┌─ SUPPLIED ENTRIES

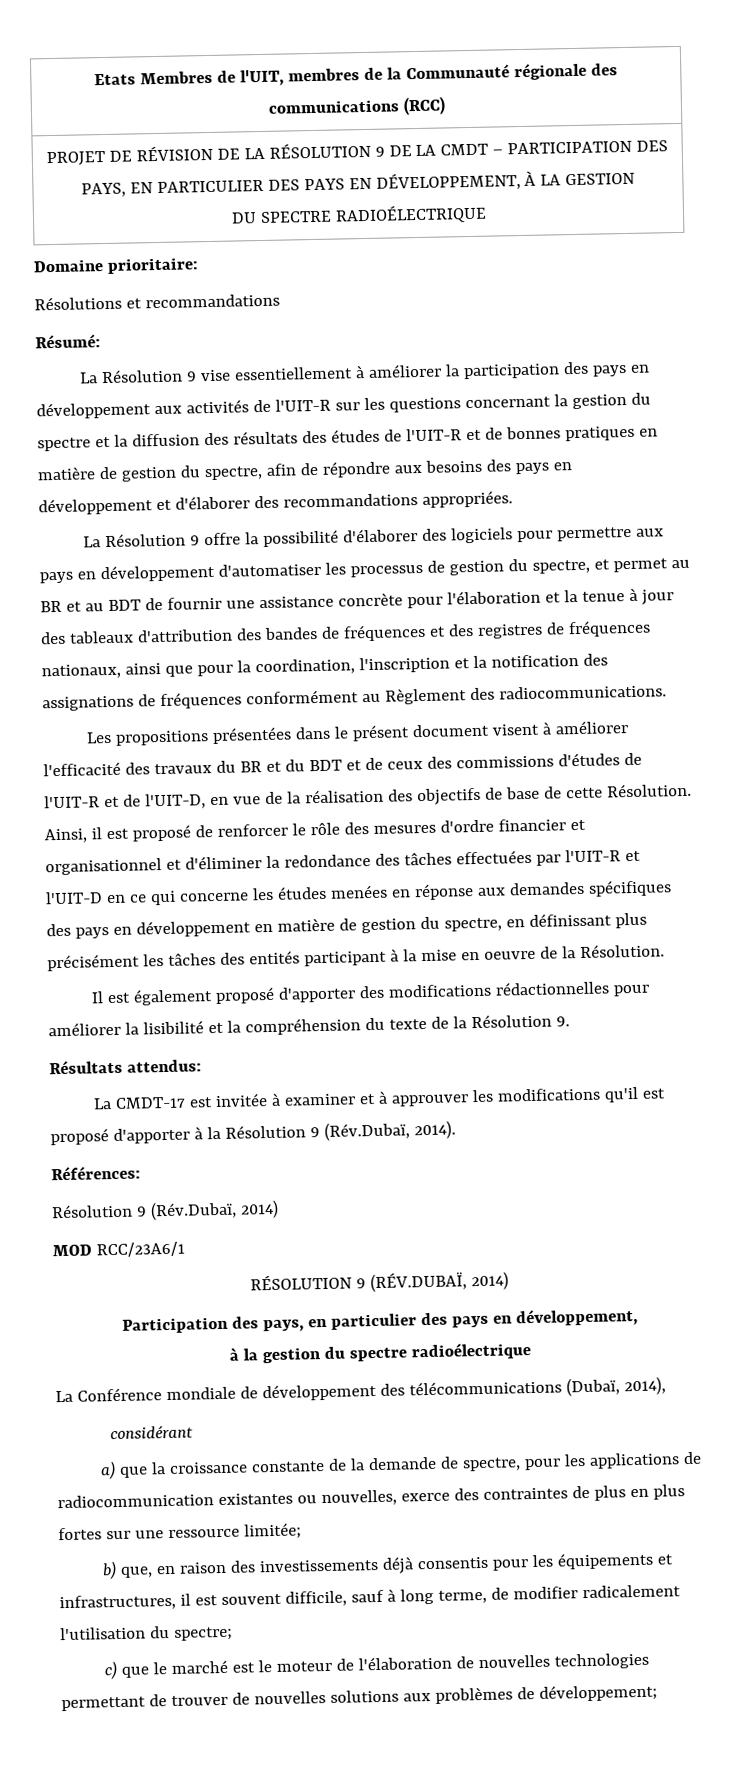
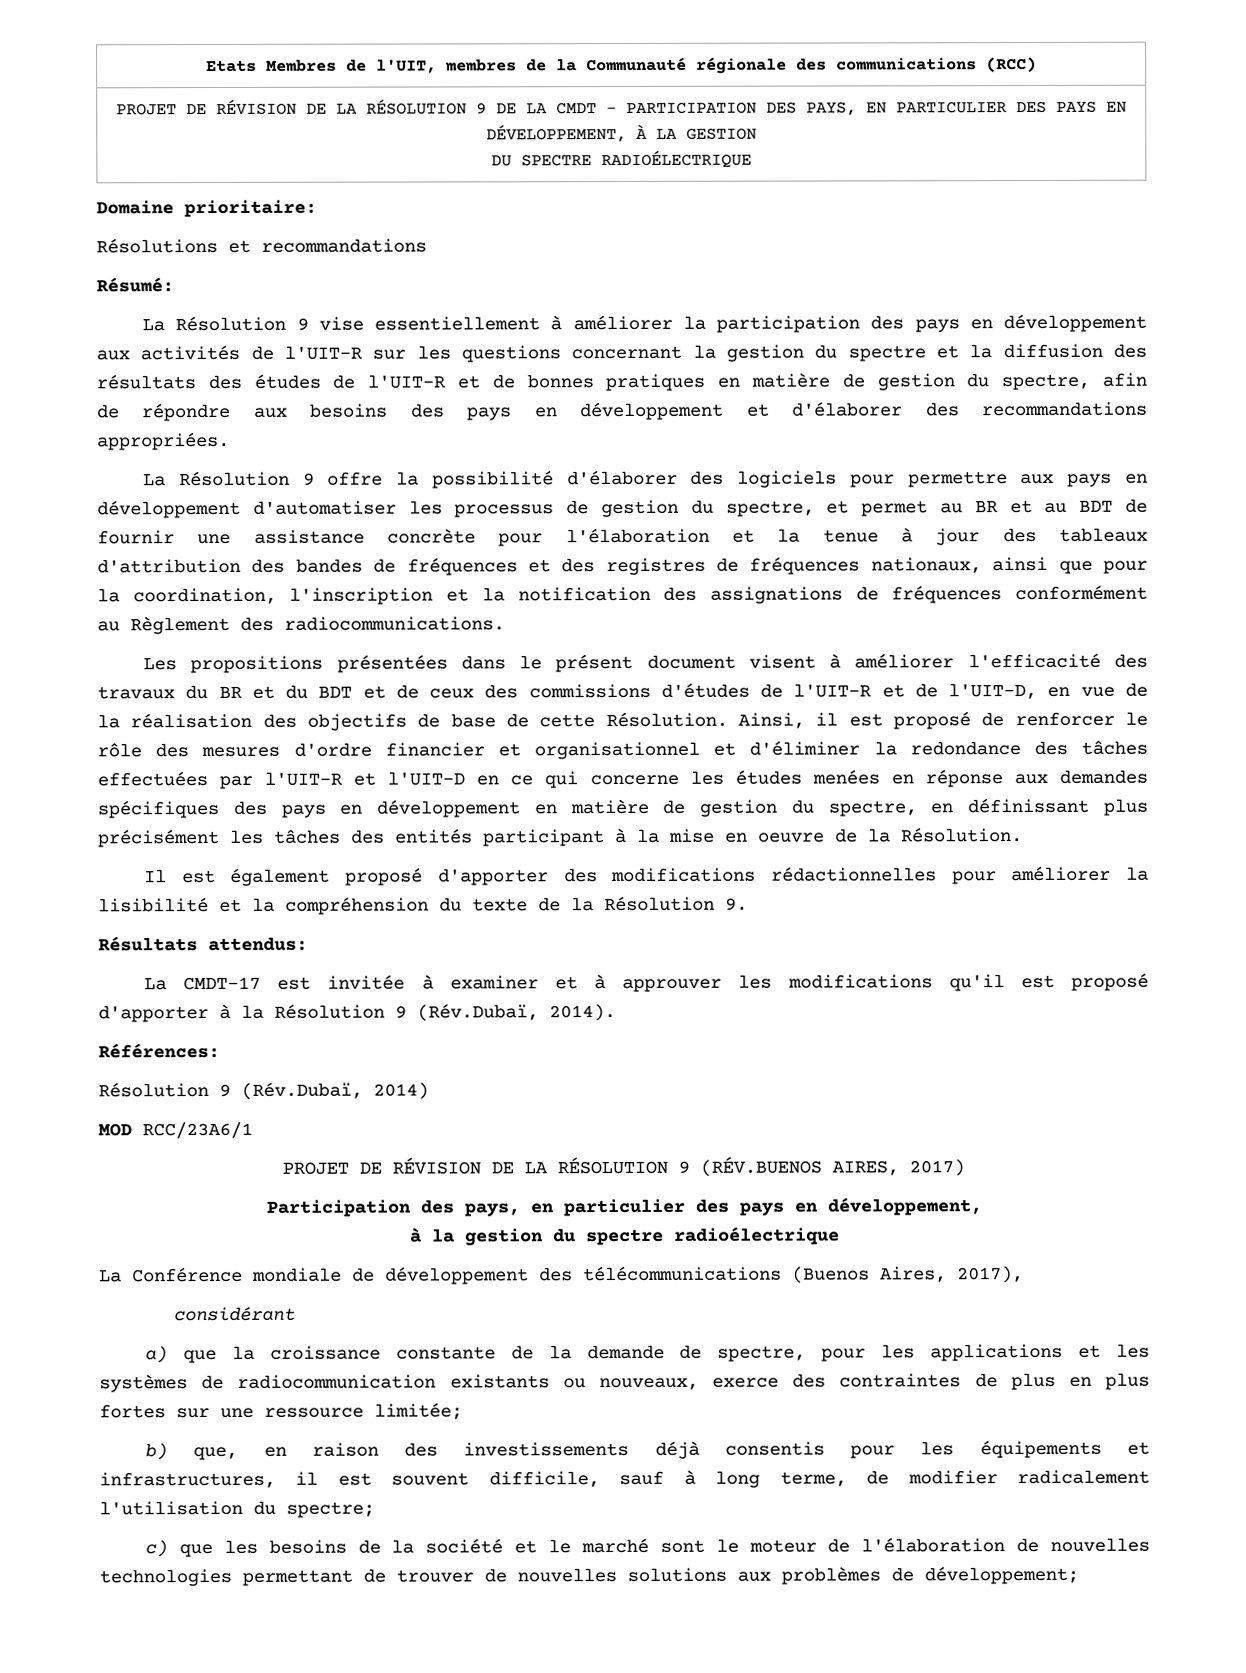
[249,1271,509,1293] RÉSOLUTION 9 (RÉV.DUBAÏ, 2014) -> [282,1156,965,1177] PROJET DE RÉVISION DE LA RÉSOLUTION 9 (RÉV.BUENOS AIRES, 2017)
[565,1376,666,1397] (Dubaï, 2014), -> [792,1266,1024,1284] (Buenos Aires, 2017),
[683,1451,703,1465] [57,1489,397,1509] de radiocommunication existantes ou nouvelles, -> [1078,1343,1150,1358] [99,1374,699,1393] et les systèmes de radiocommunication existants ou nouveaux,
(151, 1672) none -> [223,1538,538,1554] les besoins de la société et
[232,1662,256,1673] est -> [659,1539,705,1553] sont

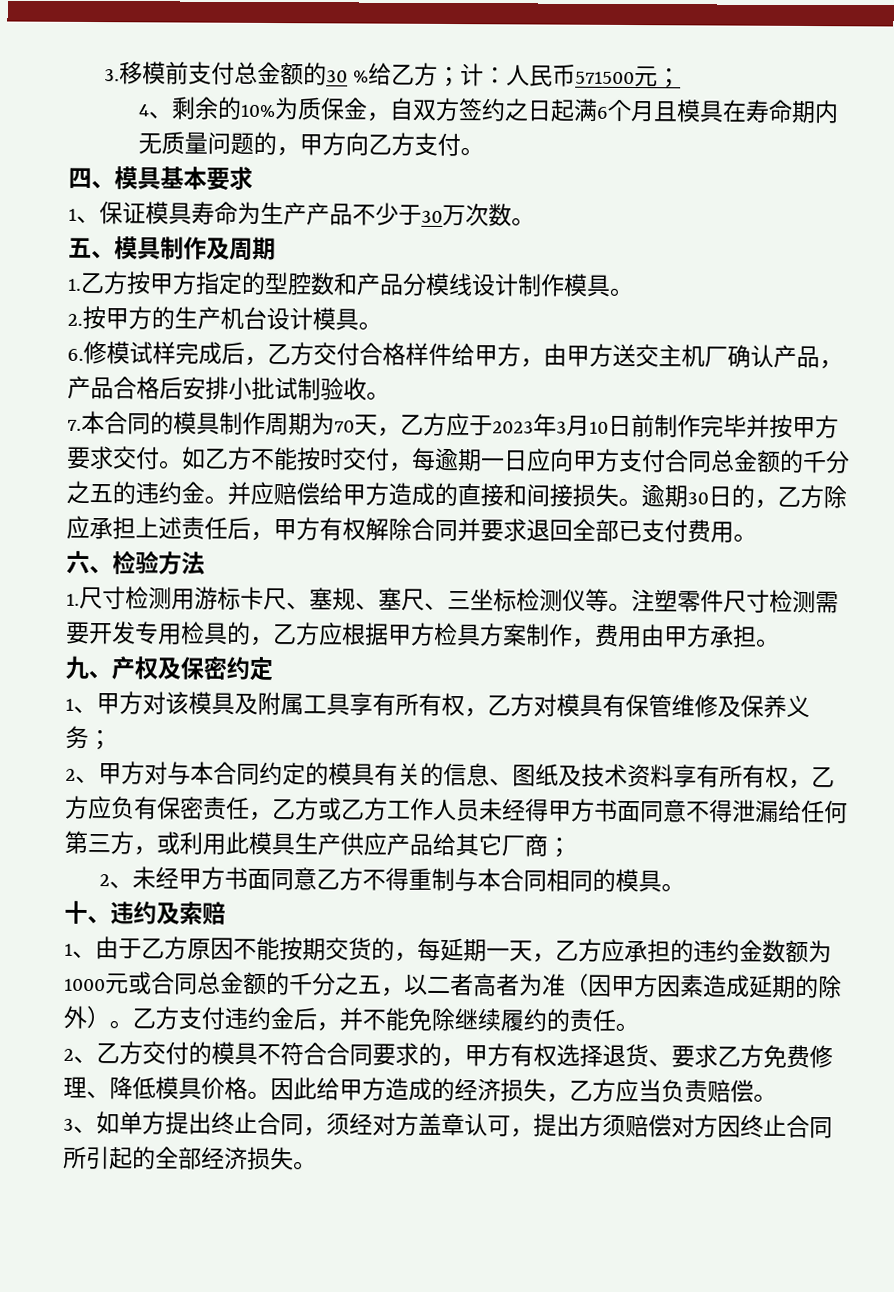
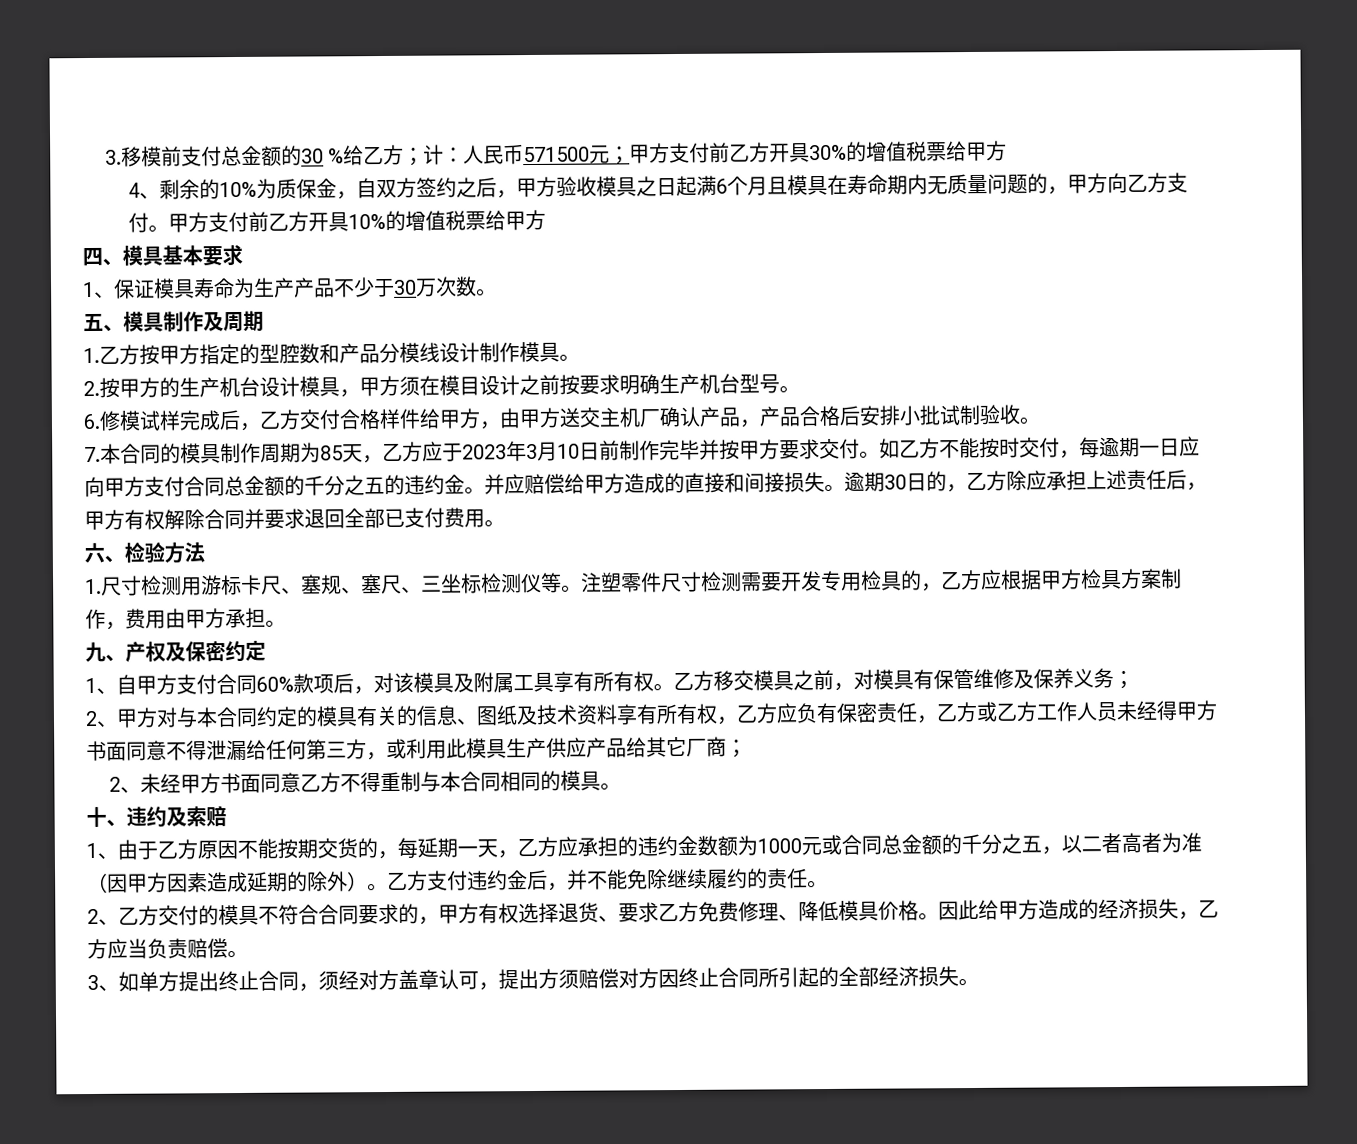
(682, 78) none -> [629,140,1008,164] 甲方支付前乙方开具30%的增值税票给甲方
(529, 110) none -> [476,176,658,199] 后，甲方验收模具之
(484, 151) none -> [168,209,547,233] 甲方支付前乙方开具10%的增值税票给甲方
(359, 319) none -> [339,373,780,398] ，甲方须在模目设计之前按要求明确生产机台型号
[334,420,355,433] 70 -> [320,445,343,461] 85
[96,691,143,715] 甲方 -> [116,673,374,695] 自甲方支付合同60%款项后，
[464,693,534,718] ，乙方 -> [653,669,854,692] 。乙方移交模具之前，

└─

AIM OF THE EXERCISE ▸ Without the pictures, return each entry exactly as given.

FINISHED TASK ▸
[249,1271,509,1293] RÉSOLUTION 9 (RÉV.DUBAÏ, 2014) -> [282,1156,965,1177] PROJET DE RÉVISION DE LA RÉSOLUTION 9 (RÉV.BUENOS AIRES, 2017)
[565,1376,666,1397] (Dubaï, 2014), -> [792,1266,1024,1284] (Buenos Aires, 2017),
[683,1451,703,1465] [57,1489,397,1509] de radiocommunication existantes ou nouvelles, -> [1078,1343,1150,1358] [99,1374,699,1393] et les systèmes de radiocommunication existants ou nouveaux,
(151, 1672) none -> [223,1538,538,1554] les besoins de la société et
[232,1662,256,1673] est -> [659,1539,705,1553] sont

(682, 78) none -> [629,140,1008,164] 甲方支付前乙方开具30%的增值税票给甲方
(529, 110) none -> [476,176,658,199] 后，甲方验收模具之
(484, 151) none -> [168,209,547,233] 甲方支付前乙方开具10%的增值税票给甲方
(359, 319) none -> [339,373,780,398] ，甲方须在模目设计之前按要求明确生产机台型号
[334,420,355,433] 70 -> [320,445,343,461] 85
[96,691,143,715] 甲方 -> [116,673,374,695] 自甲方支付合同60%款项后，
[464,693,534,718] ，乙方 -> [653,669,854,692] 。乙方移交模具之前，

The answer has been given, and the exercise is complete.